■ About this exercise
The records below are to be transcribed exactly from their first line to the line that has "Entwerfen und Raumgestaltung an", inclusive, with every picture omitted.

■ Data to process

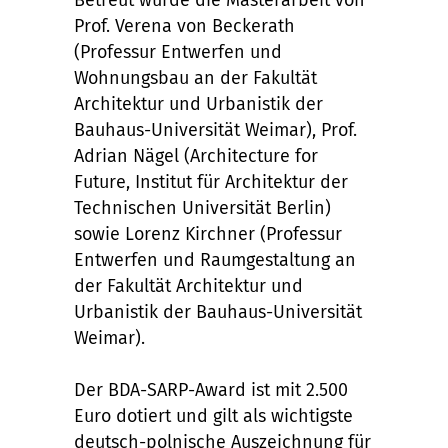
Betreut wurde die Masterarbeit von
Prof. Verena von Beckerath
(Professur Entwerfen und
Wohnungsbau an der Fakultät
Architektur und Urbanistik der
Bauhaus-Universität Weimar), Prof.
Adrian Nägel (Architecture for
Future, Institut für Architektur der
Technischen Universität Berlin)
sowie Lorenz Kirchner (Professur
Entwerfen und Raumgestaltung an
der Fakultät Architektur und
Urbanistik der Bauhaus-Universität
Weimar).
Der BDA-SARP-Award ist mit 2.500
Euro dotiert und gilt als wichtigste
deutsch-polnische Auszeichnung für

■ Solved problem
Betreut wurde die Masterarbeit von
Prof. Verena von Beckerath
(Professur Entwerfen und
Wohnungsbau an der Fakultät
Architektur und Urbanistik der
Bauhaus-Universität Weimar), Prof.
Adrian Nägel (Architecture for
Future, Institut für Architektur der
Technischen Universität Berlin)
sowie Lorenz Kirchner (Professur
Entwerfen und Raumgestaltung an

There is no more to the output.